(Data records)
= = =
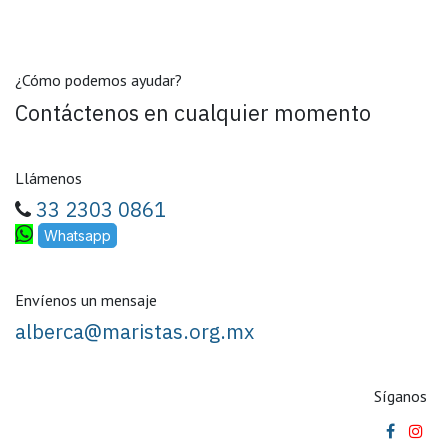
¿Cómo podemos ayudar?
Contáctenos en cualquier momento
Llámenos
33 2303 0861
Whatsapp
Envíenos un mensaje
alberca@maristas.org.mx
Síganos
= = =
**TASK GOAL:** Repeat the data above starting at the line with "33 2303 0861" and ending at its last line, exactly, with no other lines.

**WORKED SOLUTION:**
33 2303 0861
Whatsapp
Envíenos un mensaje
alberca@maristas.org.mx
Síganos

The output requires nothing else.